- Born: August 1945 St. Marc
- Died: February 28, 2014 (aged 68)
- Education: Collège Saint -Martial
- Partner: Evelyn Margron Alexandre
- Children: 3
- Scientific career
- Fields: Sociology
- Institutions: Institute Pédagogique National

= Guy Alexandre =

Guy Alexandre (August 1945 – February 28, 2014) was a Haitian sociologist, diplomat, and professor.

== Life and career ==

=== Early life and education ===
Alexandre was born in St. Marc. He attended the Collège Saint -Martial in Port-au-Prince, where he was a member of the Christian Student Youth Group (JEC).
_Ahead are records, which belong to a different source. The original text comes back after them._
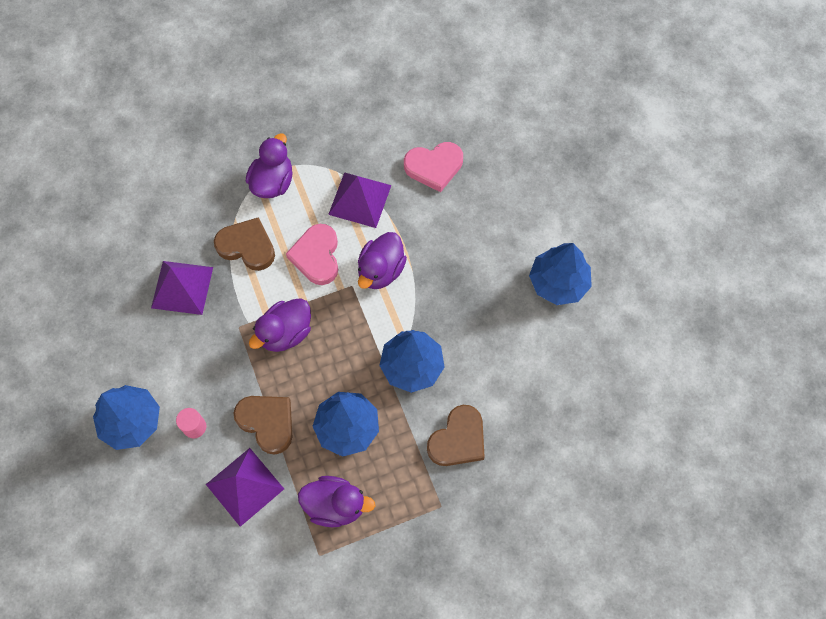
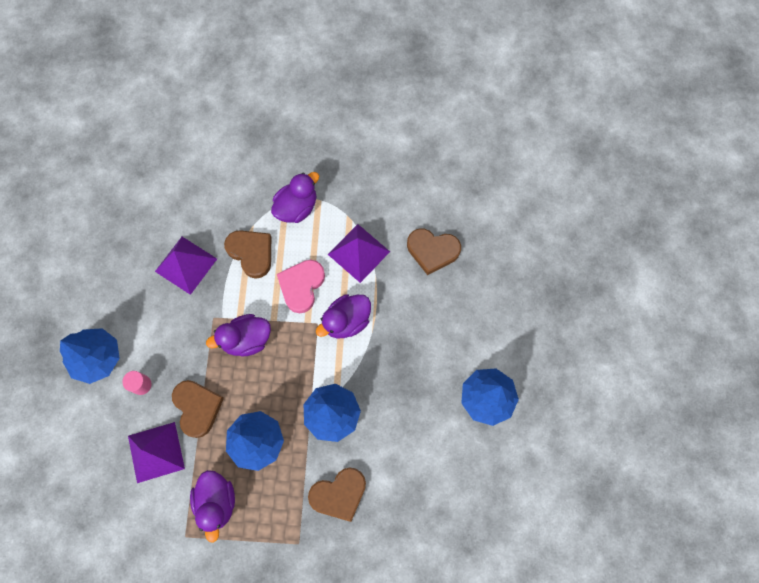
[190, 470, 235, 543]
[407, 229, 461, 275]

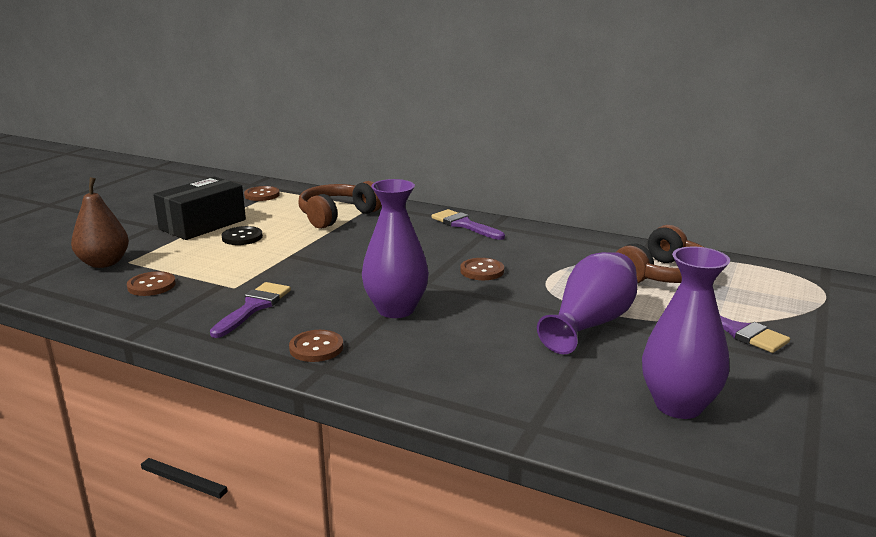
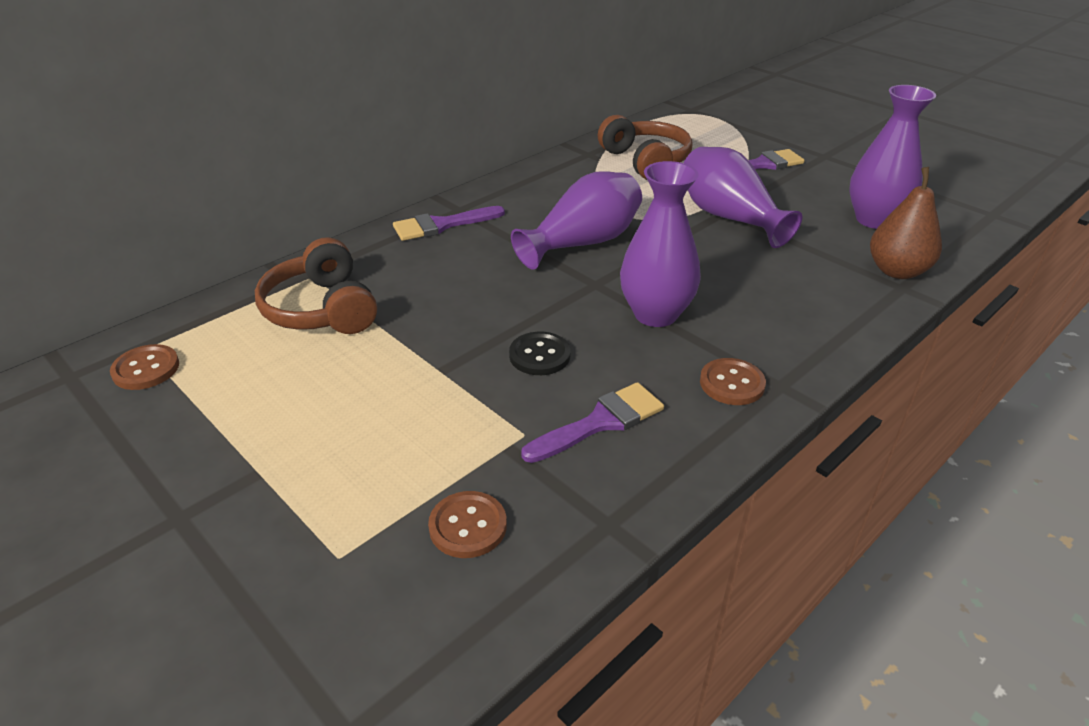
[509, 332, 570, 375]
[511, 171, 642, 269]
[521, 382, 664, 463]
[870, 167, 942, 279]
[153, 177, 246, 240] (first image)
From 1967-1974, Guy studied Political Science in Belgium and Sociology in Paris.

=== Teaching career ===
He then taught at a French high school. In 1979, he returned to Haiti, working at the Institute Pédagogique National (IPN) in Port-au-Prince, focusing on educational research and teacher training. He later taught at the Université d'Etat d'Haïti, Université Quisqueya, the l'Ecole Normale, and the Facultad de Ciencias Sociales Latinoamericana (FLACSO) in Santo Domingo.

=== Diplomacy career ===
He worked with the Groupe d'Appui aux Rapatriés et Réfugiés (GARR) in defense of Haitians in the Dominican Republic and the Mouvement d'Action Démocratique (MAD). He was a founding member of the Comité National du Congres of Movements Démocratiques (CONACOM).
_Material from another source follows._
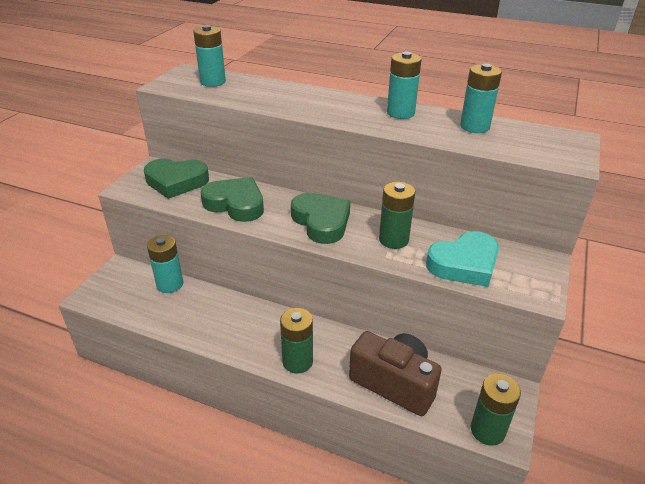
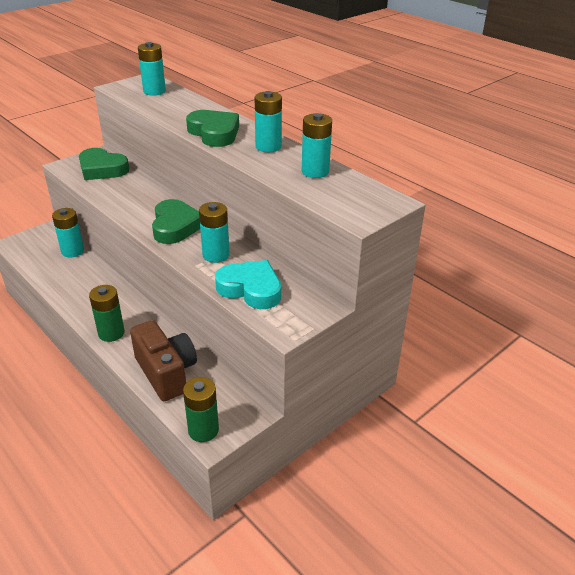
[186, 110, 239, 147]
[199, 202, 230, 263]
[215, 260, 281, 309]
In 1991, he was assigned to be a diplomat to the Dominican Republic. In the uprising against President Jean-Bertrand Aristide in 2003, Alexandre lost his post as diplomat. From 2004 to 2006, he served as an advisor for international relations for the interim government. Afterward, he became a senior advisor for International Organization for Migration in Haiti, where he was tasked with returning deportees. He wrote a book about how to improve the relationship between Haiti and the Dominican Republic. Among the issues that concerned him was a 2013 Dominican court ruling that removed citizenship rights to the children of undocumented foreigners.

=== Death and legacy ===
He died of a heart attack on February 28, 2014, in Port-au-Prince. Former Haitian Prime Minister Jean-Max Bellerive called Alexandre "a true democrat always looking for a pragmatic way to use his empirical studies or his authority to improve the daily reality of Haitians.”